Como una luz racheada
La ventana, ojo abierto al mundo, deja pasar la luz grisácea de una mañana de primavera temprana. El suelo, mojado por una lluvia intempestiva, charolea en brillos fugaces al ser iluminado por las rojas luces de posición de los escasos automóviles que pasan con su carga anónima de vidas ajenas. No hay ruido, sólo un constante rumor lejano, como del oleaje en la distancia, que indica que la avenida principal está cerca y por ella transcurre el tráfico presuroso de cualquier otra mañana de lunes. La ciudad parece tomar su pulso cotidiano a la vuelta de unas vacaciones cortas para los que marcharon, y también para los que empezaban a disfrutar del silencio y la soledad de calles muchas veces transitadas; pero que, ahora, empezaban a lucir sus mejores galas entre las que el silencio y la escasez de tráfico eran sus más bellos adornos, los más preciados por inusuales.
Todo vuelve a la normalidad agobiante de un día corriente. La felicidad, escasa y casi sutil, de sentirse aislado en un mundo suspenso entre el vértigo de la velocidad y el silencio de las calles por las ausencias múltiples y desconocidas, ha durado muy poco. Ha sido como un fogonazo de libertad; un destello en el que se ha podido vislumbrar que es posible otro tipo de vida, otra forma más gozosa de habitar el mismo espacio de siempre, convertido en una isla en la que vivir en compañía sólo de las presencias imprescindibles, de aquellos que le dan un sentido y un valor a nuestras existencias, porque a ellos estamos unidos por lazos de amor, amistad o simple utilidad.
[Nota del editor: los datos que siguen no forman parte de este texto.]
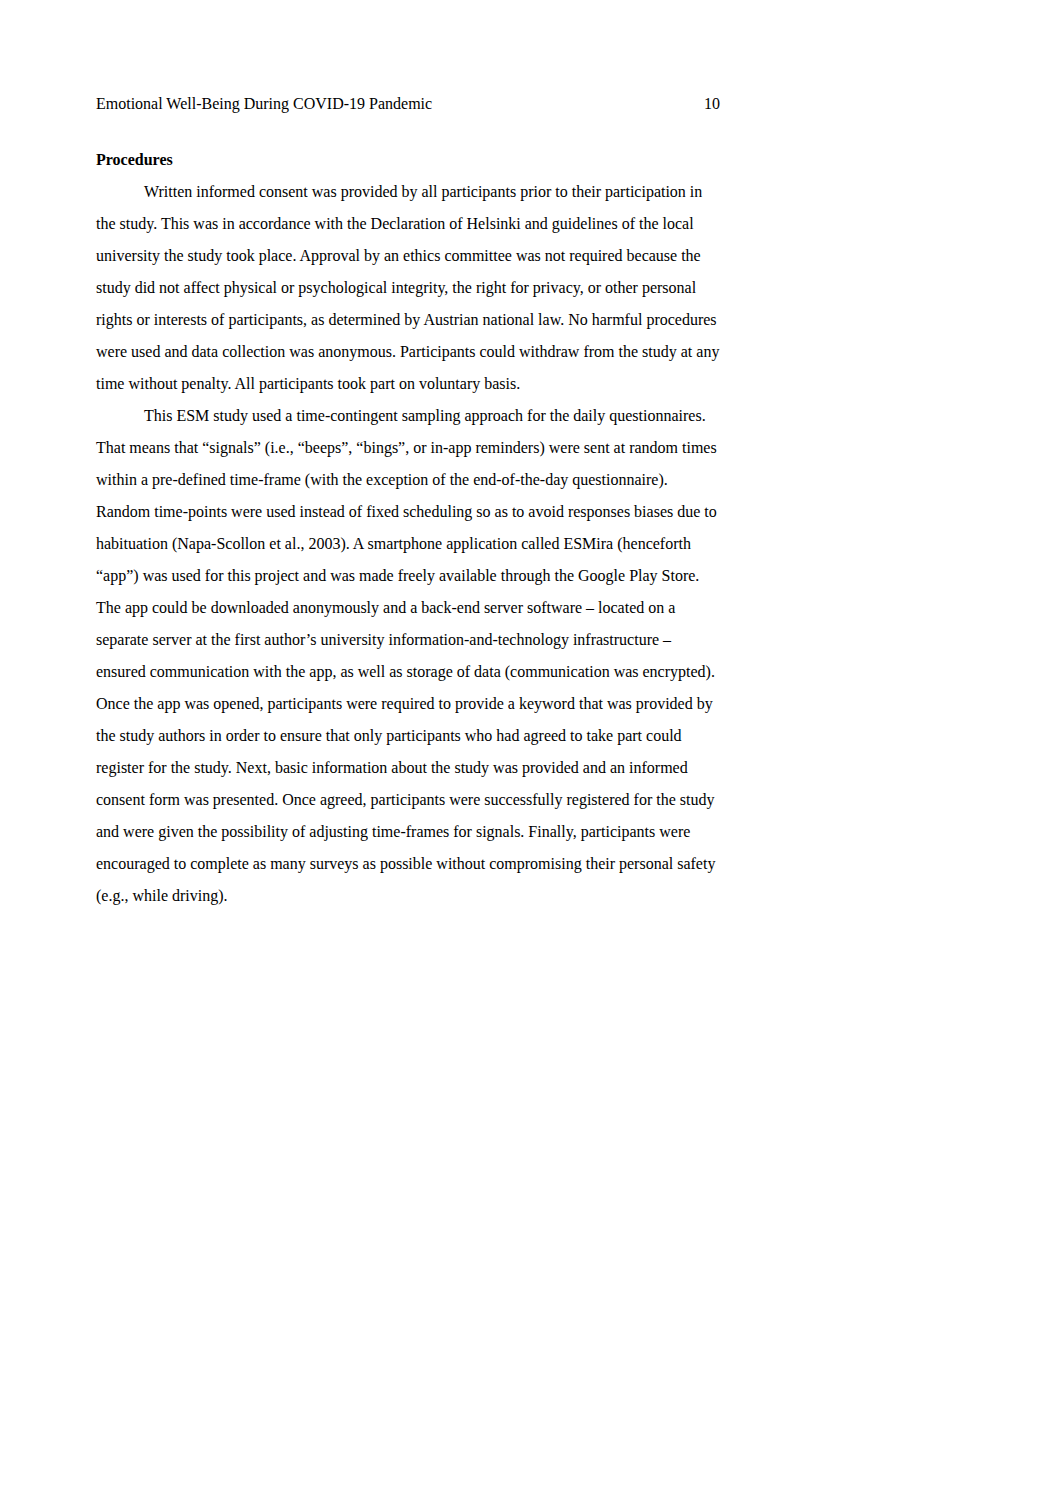Emotional Well-Being During COVID-19 Pandemic 10
Procedures
Written informed consent was provided by all participants prior to their participation in the study. This was in accordance with the Declaration of Helsinki and guidelines of the local university the study took place. Approval by an ethics committee was not required because the study did not affect physical or psychological integrity, the right for privacy, or other personal rights or interests of participants, as determined by Austrian national law. No harmful procedures were used and data collection was anonymous. Participants could withdraw from the study at any time without penalty. All participants took part on voluntary basis.
This ESM study used a time-contingent sampling approach for the daily questionnaires. That means that “signals” (i.e., “beeps”, “bings”, or in-app reminders) were sent at random times within a pre-defined time-frame (with the exception of the end-of-the-day questionnaire). Random time-points were used instead of fixed scheduling so as to avoid responses biases due to habituation (Napa-Scollon et al., 2003). A smartphone application called ESMira (henceforth “app”) was used for this project and was made freely available through the Google Play Store. The app could be downloaded anonymously and a back-end server software – located on a separate server at the first author’s university information-and-technology infrastructure – ensured communication with the app, as well as storage of data (communication was encrypted). Once the app was opened, participants were required to provide a keyword that was provided by the study authors in order to ensure that only participants who had agreed to take part could register for the study. Next, basic information about the study was provided and an informed consent form was presented. Once agreed, participants were successfully registered for the study and were given the possibility of adjusting time-frames for signals. Finally, participants were encouraged to complete as many surveys as possible without compromising their personal safety (e.g., while driving).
En esa isla de paz ya no tienen cabida las multitudes cotidianas entre las que se puede sentir la peor de las soledades.
Sin embargo, el sortilegio ha durado poco con el regreso de los miles de coches cargados de cansancio, estrés y olor a carburante. El sueño se ha roto como un cristal al ser herido por un rayo que, al apagarse, ha dejado en su lugar un montón de vidrios rotos y la oscuridad en el horizonte.
Todo vuelve a ser igual y, por eso, el día parece ser más gris, aún si cabe, porque ya no hay más claridad tras los cristales que la poca luz racheada que siempre acompaña a la lluvia y al regreso de tantas soledades unidas por el nexo común de querer encontrar el paraíso fuera y lejos del único lugar en el que existe, y que no es otro que el propio hogar, allí donde, de verdad, nos sentimos dueños de nosotros mismos .y de nuestro destino siempre incierto.